I think there's been a push to modernize things in the few years since I left, but it's hard to update a codebase that old.

The project is still in early stages but we think we can contribute in areas like user experience, dev experience, accessibility, features & AI.

For example Collaboration can be great for teachers who want to collaborate live on documents (just like Google Docs), a Blocks-based editor (like Notion) would mean unlimited content possibilities, AI search can help students grasp notions easily..

Providing a better developer experience for people that want to develop on top of learnhouse or self-host it in something like Kubernetes & Cloud is a top priority too.

We're just laying the foundations of the LMS and we'll work on new features and guides soon, we would love to hear about some of your recommendations ^^

Is this targeted at large orgs? It seems like many universities use MS products that include user management. So, I’m not creating a separate account, but signing in with MS. Is that implemented?
Here is a killer LMS feature: instructor uploads PDF of this week's reading, and the LLM generates a 20 question assessment with randomized multiple-choice questions.

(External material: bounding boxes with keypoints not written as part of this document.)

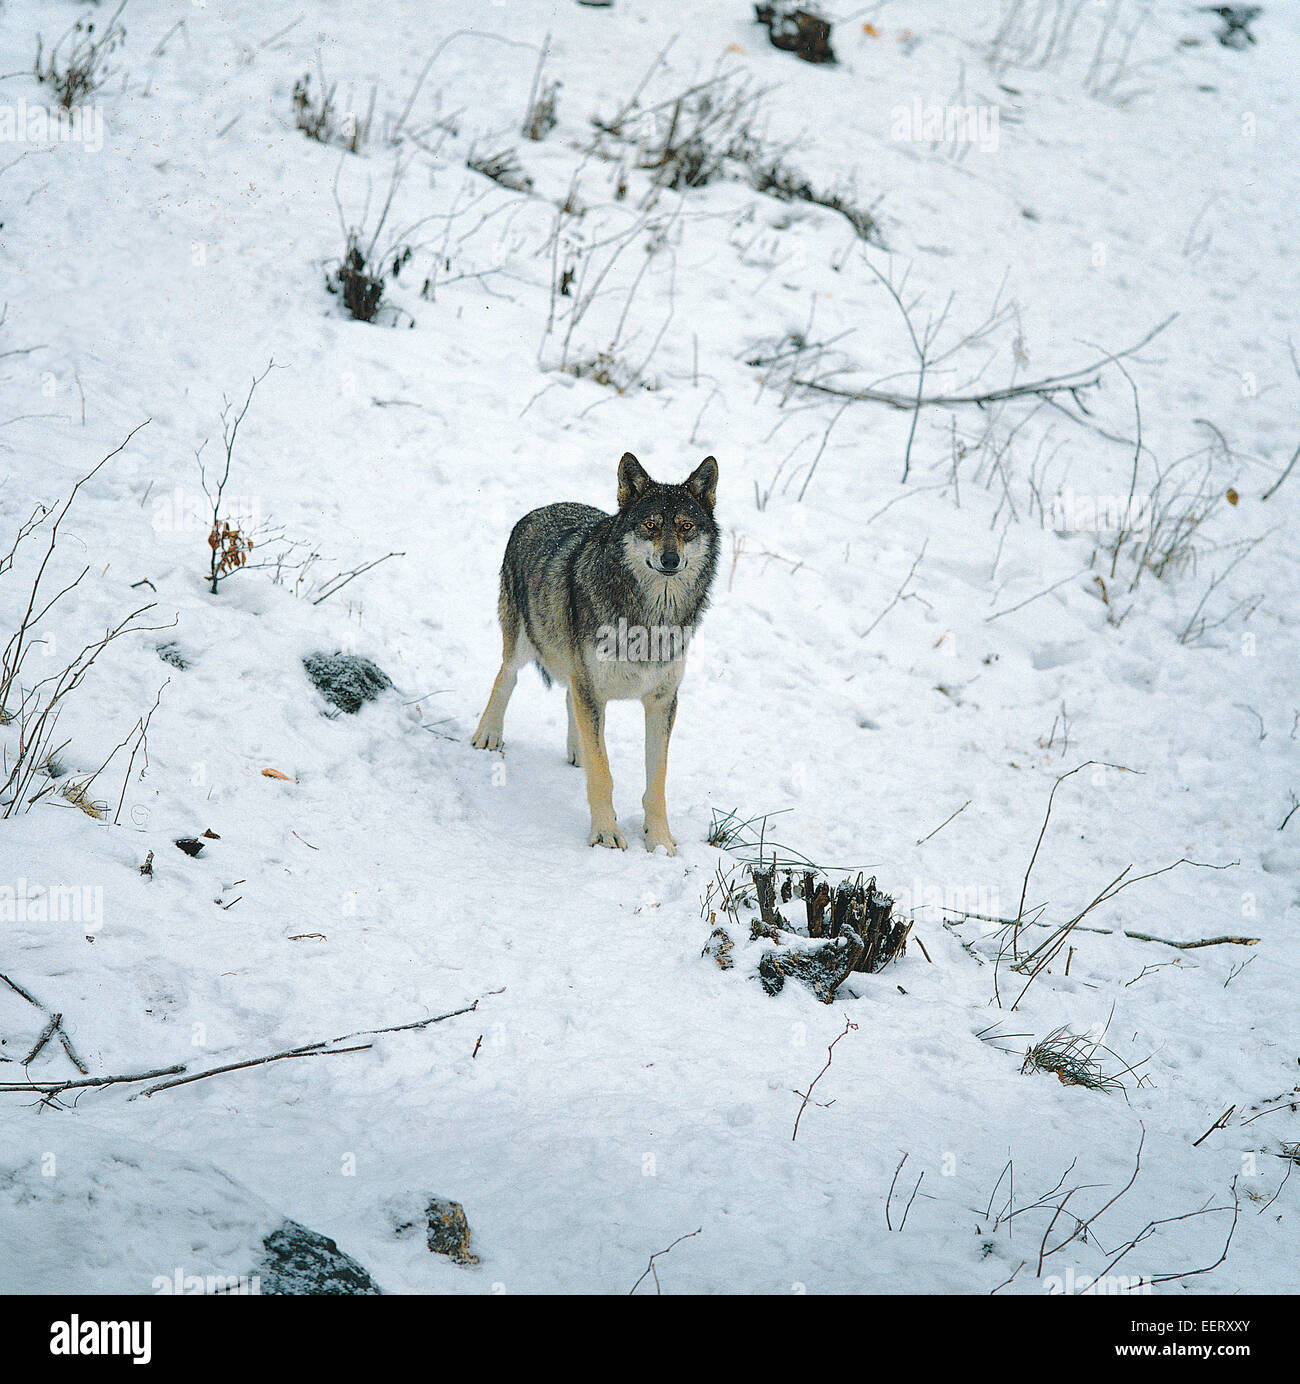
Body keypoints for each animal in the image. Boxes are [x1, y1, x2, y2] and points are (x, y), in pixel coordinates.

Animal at [472, 452, 719, 854]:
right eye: (650, 525)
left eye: (685, 527)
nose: (669, 559)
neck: (651, 618)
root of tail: (542, 508)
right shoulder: (591, 689)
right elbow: (603, 774)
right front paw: (605, 835)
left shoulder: (662, 701)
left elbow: (657, 781)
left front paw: (660, 842)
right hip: (525, 644)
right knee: (505, 677)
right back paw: (488, 734)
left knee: (570, 704)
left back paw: (577, 752)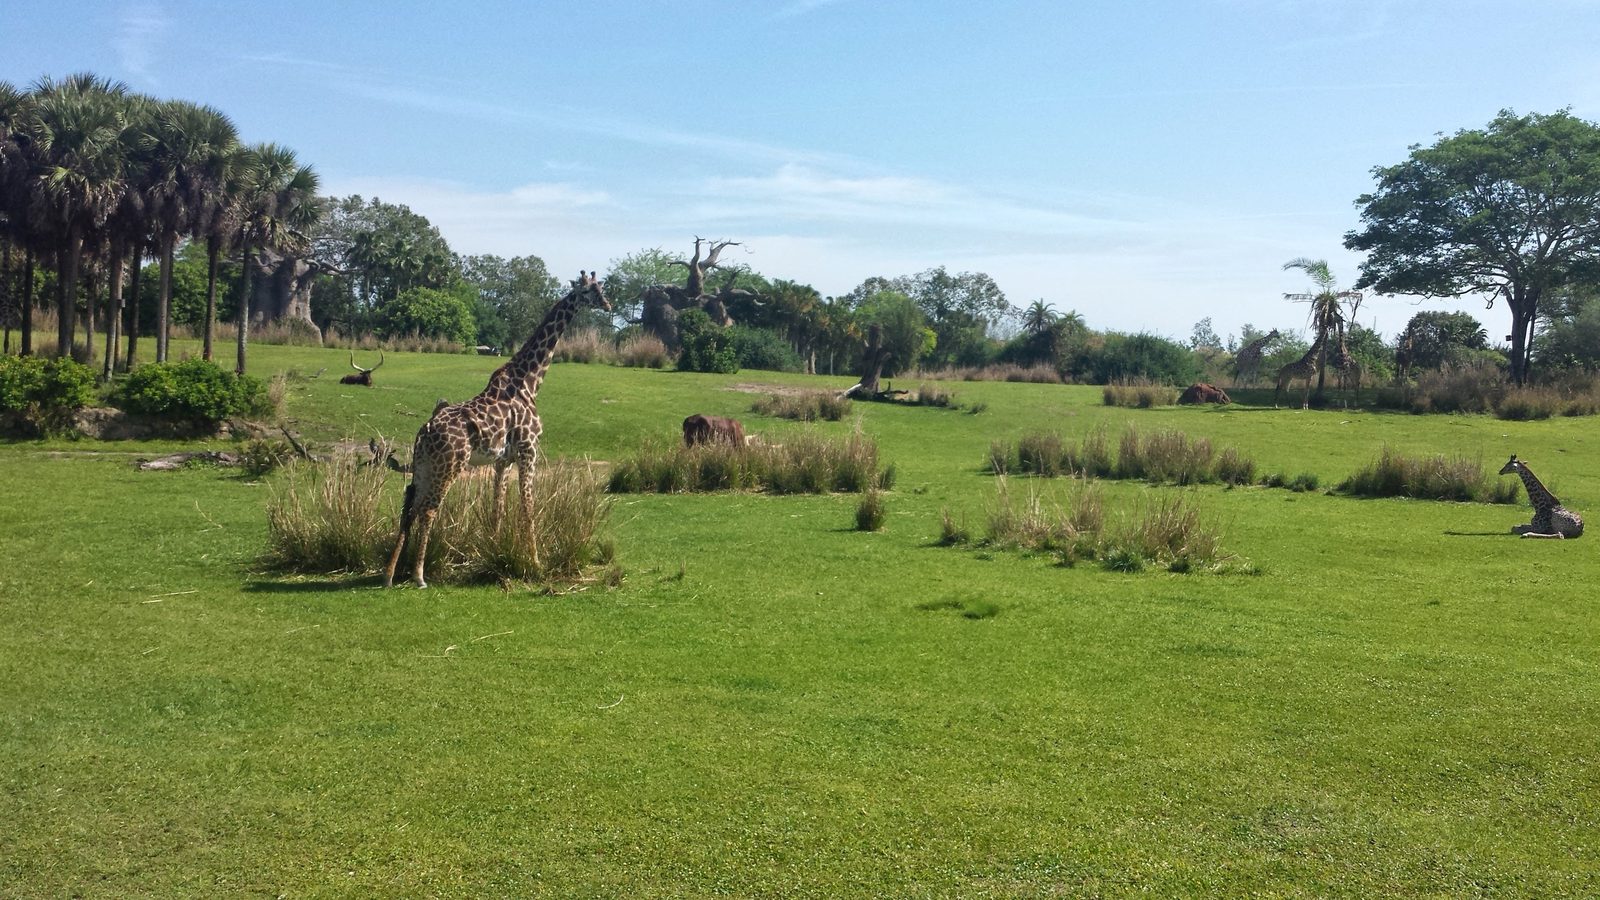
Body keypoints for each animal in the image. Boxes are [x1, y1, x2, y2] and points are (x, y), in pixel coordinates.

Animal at [383, 272, 611, 587]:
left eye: (602, 288)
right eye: (590, 291)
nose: (608, 304)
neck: (530, 381)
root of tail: (425, 431)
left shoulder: (503, 459)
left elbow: (497, 509)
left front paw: (495, 553)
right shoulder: (529, 450)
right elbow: (527, 507)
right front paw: (535, 563)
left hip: (424, 465)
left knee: (409, 507)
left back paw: (390, 574)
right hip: (450, 466)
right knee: (428, 510)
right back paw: (418, 575)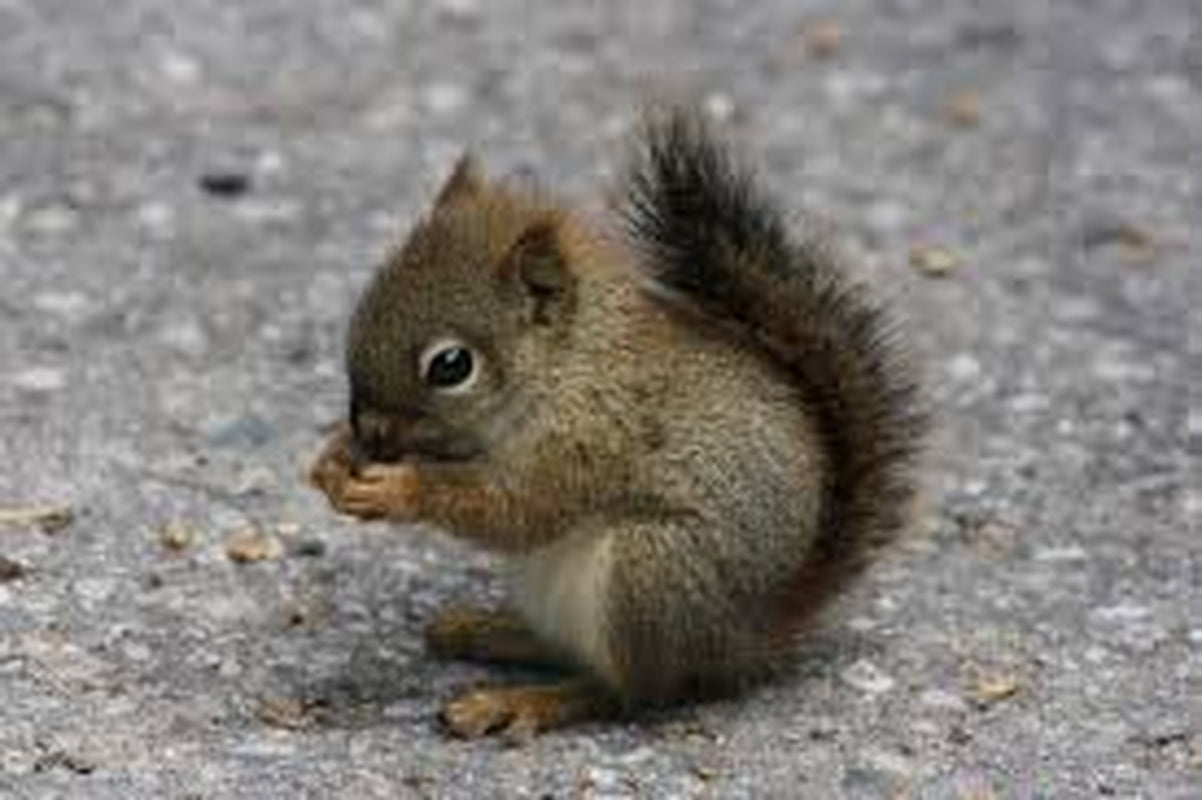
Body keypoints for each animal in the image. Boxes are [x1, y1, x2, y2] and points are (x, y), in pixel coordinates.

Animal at [309, 107, 924, 741]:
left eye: (451, 366)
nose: (370, 429)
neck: (566, 367)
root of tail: (746, 641)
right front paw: (333, 460)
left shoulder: (589, 439)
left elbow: (517, 509)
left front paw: (401, 489)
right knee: (569, 651)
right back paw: (486, 630)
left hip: (650, 572)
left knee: (629, 692)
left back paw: (526, 701)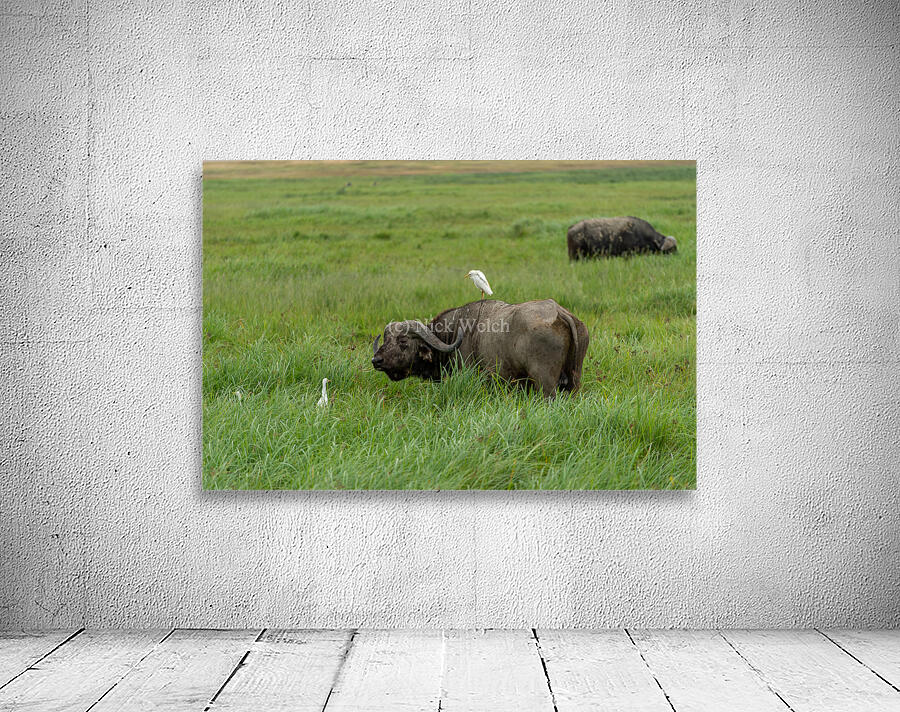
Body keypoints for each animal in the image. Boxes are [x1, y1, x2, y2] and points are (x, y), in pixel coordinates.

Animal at [372, 299, 589, 399]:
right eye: (386, 339)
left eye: (403, 341)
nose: (376, 360)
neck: (453, 335)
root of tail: (559, 312)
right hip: (573, 381)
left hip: (545, 383)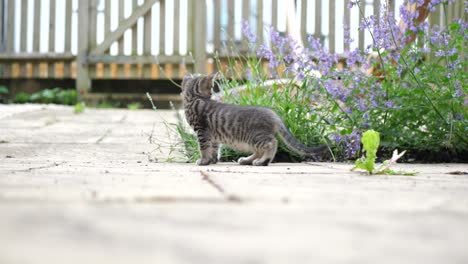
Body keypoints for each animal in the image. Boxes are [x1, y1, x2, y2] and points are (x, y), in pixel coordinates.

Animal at [181, 73, 328, 166]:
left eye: (212, 86)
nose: (212, 92)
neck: (194, 99)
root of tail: (273, 114)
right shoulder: (213, 136)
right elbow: (214, 149)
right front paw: (212, 160)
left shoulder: (202, 131)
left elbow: (204, 148)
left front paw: (203, 161)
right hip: (252, 139)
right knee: (259, 150)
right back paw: (247, 160)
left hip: (254, 136)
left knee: (272, 143)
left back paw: (263, 161)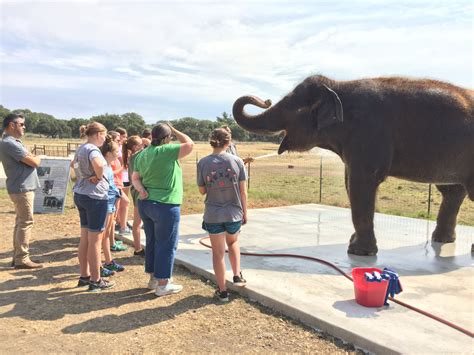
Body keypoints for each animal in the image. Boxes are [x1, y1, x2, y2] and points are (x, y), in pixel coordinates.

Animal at [231, 74, 472, 256]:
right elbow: (350, 183)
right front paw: (354, 245)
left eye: (290, 107)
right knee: (452, 191)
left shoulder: (368, 135)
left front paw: (358, 252)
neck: (339, 86)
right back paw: (442, 240)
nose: (266, 100)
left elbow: (361, 183)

Or how about thinking deeply about assessment questions that are semi-resistant to LLMs? Justin Wolfers just did a webinar where he talked about visual questions (line moving) as being the most resistant economics questions to LLMs. What about designing from the ground-up to use elements that are LLM-resistant?

Do a really good job of implementing LTI (semi-complex standard) so you can instantly integrate third-party apps. Takes pressure off you to build every tool/feature.